How to Build Muscle for Women: What You Need to Know?

Every woman will have a different goal in mind for hitting the gym, and specifically for hitting the weight section at the local gym. Some simply want to get rid of their flabby arms and thighs and replace the fat on these problem areas with lean, toned muscles. Others, however, do want to get a more ripped look to their body. They want to present an image of feminine power to the world. The fact is that whatever your goals are, you first need to know how to build muscle for women.

Diet

When it comes to understanding how to build muscle for women, the first point to consider is your diet. You may have heard that protein is a basic building block of muscle, and this is true. Most women would love to turn their body fat into muscle, either lean or bulky muscle. In order to do this, you will need to eat a diet that knocks out the excessive fats and sugars and instead focuses on lean proteins.

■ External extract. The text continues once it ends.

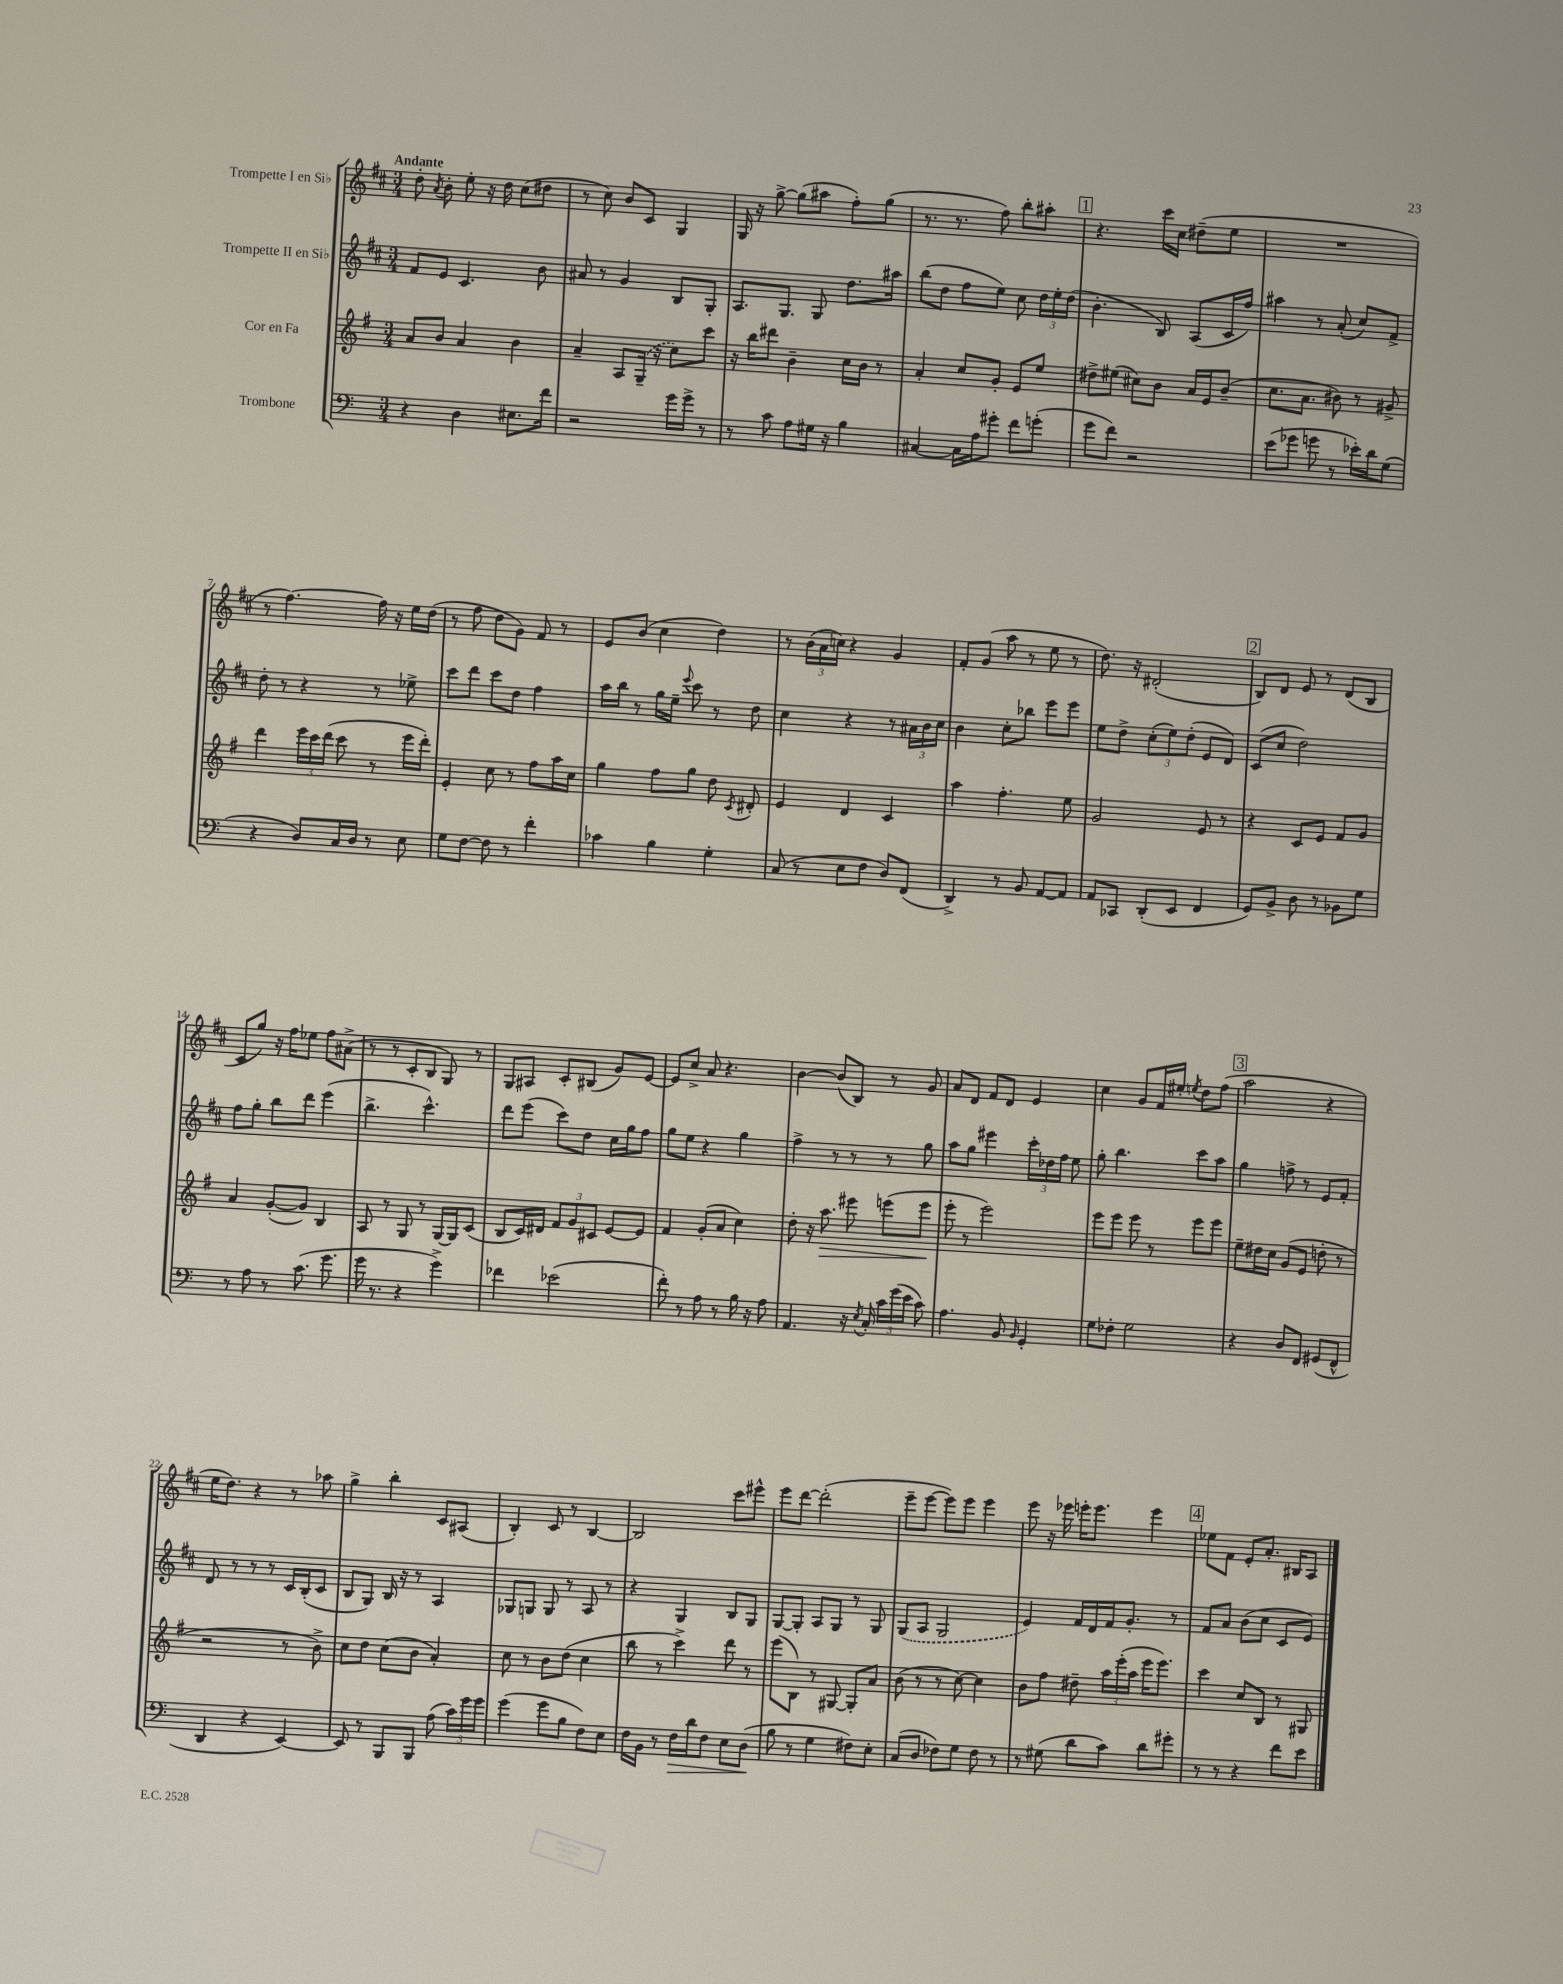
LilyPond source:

In general, you will want to eat about 0.8 grams of protein for every 2.2 pounds of weight you carry on your body frame. Of course, you do want to drink plenty of water and otherwise eat a balanced diet with the proper amounts of fruits, veggies, and low-fat dairy options, too.

Lean Muscles

If your goal in researching how to build muscle for women involves learning how to develop lean, sexy, sculpted muscles without getting ripped, you are not alone. Many women would love to get rid of the jiggle and instead reveal to the world a healthy and lean yet muscular body. To do this, you will want to do weight exercises for all of your body muscle groups on a regular basis. To get lean muscles rather than bulky muscles, the key is to use lighter weights and do more reps.

Bulky Muscles

If you are a woman who wants to exude a powerful presence with a muscular build and wants to learn how to build muscle for women, you will want to structure your workouts a bit differently. Instead of doing more reps with lighter weights, you will want to use heavier weights and do less reps. You really do want to feel the burn and push yourself, but you don’t want hurt yourself, either. You may find that eating a protein bar or protein-based snack after a workout helps you to build muscle faster, too.

A Full Body Workout

One last consideration to keep in mind when you research how to build muscle for women is to ensure that you give your entire body a solid workout. Many women will be inclined to do the basic exercises like a shoulder press, an arm curl, a leg extension, and the thigh abductor, but will not give themselves a complete workout. When you do this over time and neglect other major muscle groups, your muscles will tone and develop unevenly, and you will not end up with the total body results you want.